Without seeing the tree in person, its pretty hard to make a call or give advice. If the tree is dead and stiff, then pulling over has some risks, and maybe a bit more risky than climbing (as long as you're a competent climber!). If the tree has rot then obviously climbing is out. I'm going to assume you're not a climber, but a semi competent faller (who can make a reasonably accurate notch) and that falling is the best option for you.

If you decide to fall and the tree is green, then things will go fine. Set a rope about 2/3 up and hitch it to a whinch on a truck if you have one, otherwise the lowest geared truck/vehicle you have available. If the vehicle has only road tyres then try to keep it on the road. I'd take it all in one go, nice big notch (90 degrees) with plenty of depth in to the tree (1/3). Take up the slack on the pull line. Take your back cut as per normal, pop a wedge in for safety, and continue through until you have about 10" holding wood. Back away from the tree at this point and pull her over.

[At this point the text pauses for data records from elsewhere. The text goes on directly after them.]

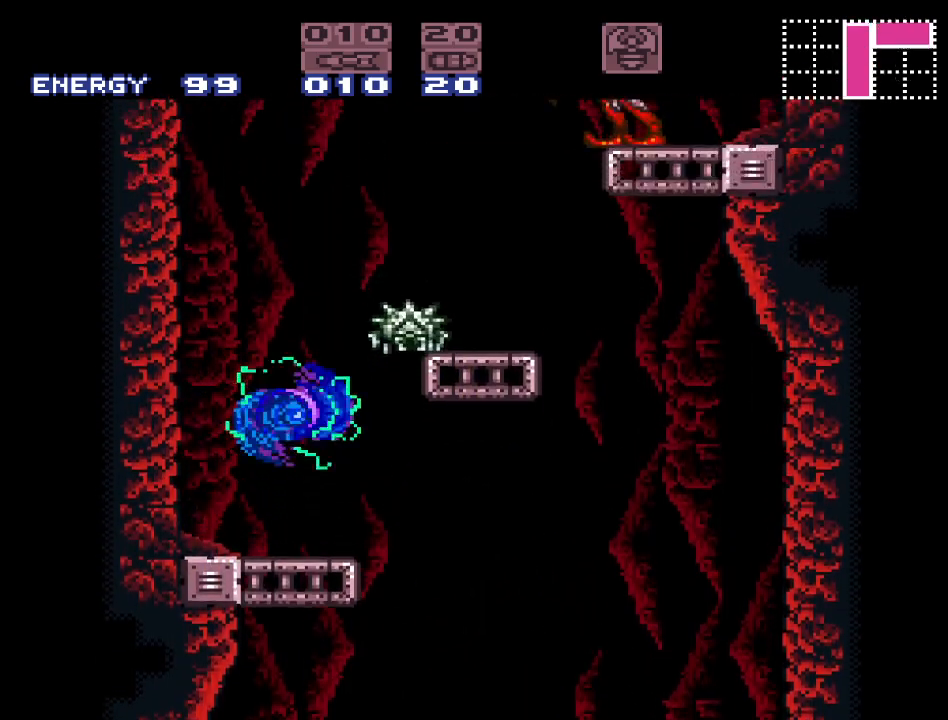
{"buttons": ["Y", "DPAD_LEFT"], "events": [[283, "B", "up"], [317, "DPAD_RIGHT", "up"], [483, "DPAD_LEFT", "down"]]}
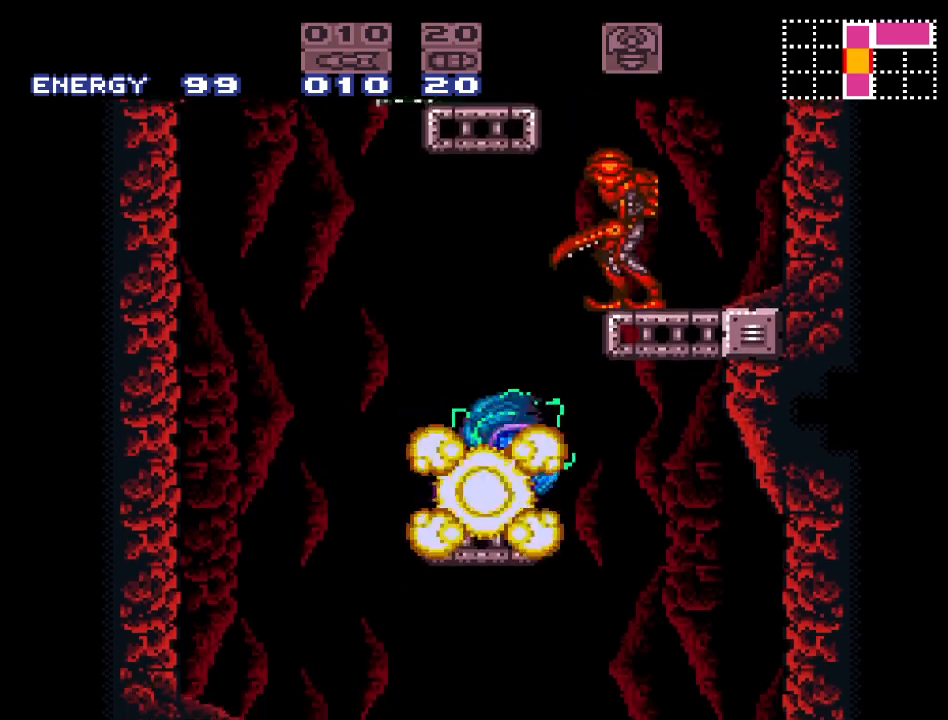
{"buttons": ["Y", "DPAD_RIGHT"], "events": [[133, "DPAD_LEFT", "up"], [383, "DPAD_RIGHT", "down"]]}
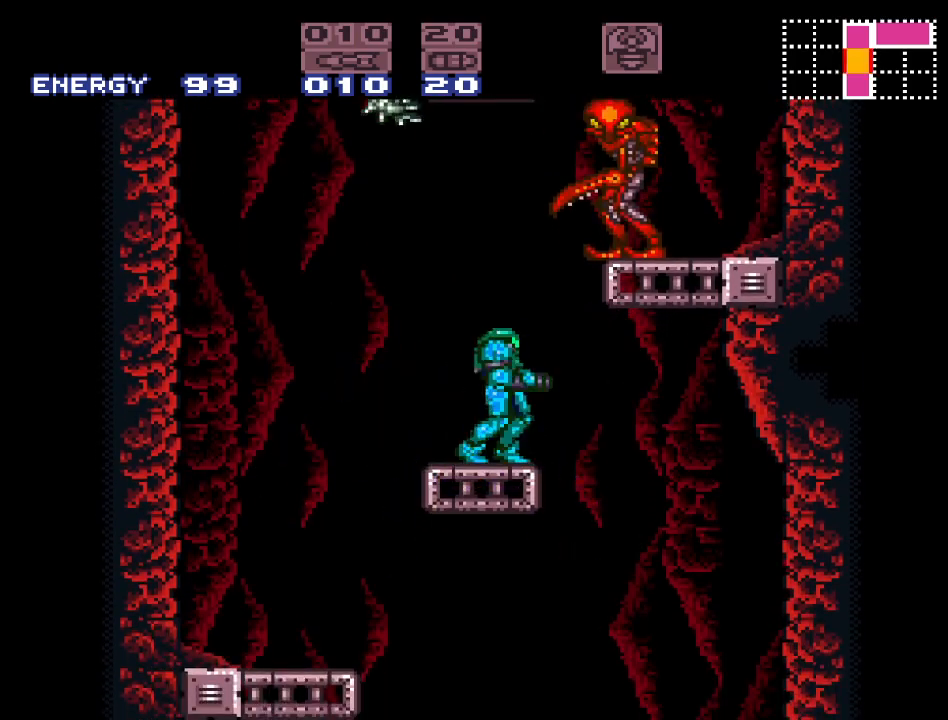
{"buttons": ["B", "Y", "DPAD_RIGHT"], "events": [[133, "B", "down"]]}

Now go celebrate.

If the tree is dead and stiff, then you need to approach it with a lighter touch. Heavy handed pulling leads to mid-tree snapping, or snapping out limbs, all of which can have disastrous consequences. I'd still fall it, but you'd hope to have a whinch or a low geared truck. Set the rope 2/3 up, but dont go any higher. Take the wedge, then take up the slack only, dont tension. Start the back cut and pop a wedge in. You are likely to be overly conservative on holding wood with a dead tree, they often wont fold, they just snap... and they do it when they have barely a wafer left sometimes. You want to use the least amount of force possible to bring it over, so get down to about 10% then try to pull it *gently*. If it isnt going, don't force it. Let the tension off (very important) and keep cutting that holding wood. Then back away and try to pull it again. When it's ready to go, it will go easy, don't force it over. Be sure to ease the tension off before you go back in to keep going with the back cut.

Everything will go just fine.

Shaun


----------



## gwiley (Apr 20, 2011)

When you feel a gut check, take extra measures to ensure it goes the way you want it to.

I had 2 go wrong in one day. The first was obviously standing dead, I sounded it with a hammer it thought it might be hollow - decided to do it anyway. When I cut the face out I saw that it was almost completely rotted from the inside - not enough wood to wedge with. I made the back cut anyway - not sure why, and of course it sat back on the saw. I am sure my buddies enjoyed seeing me sprint for my pull line. We got it down with the pull line and a backhoe, but I won't do that again. When in doubt the line goes up.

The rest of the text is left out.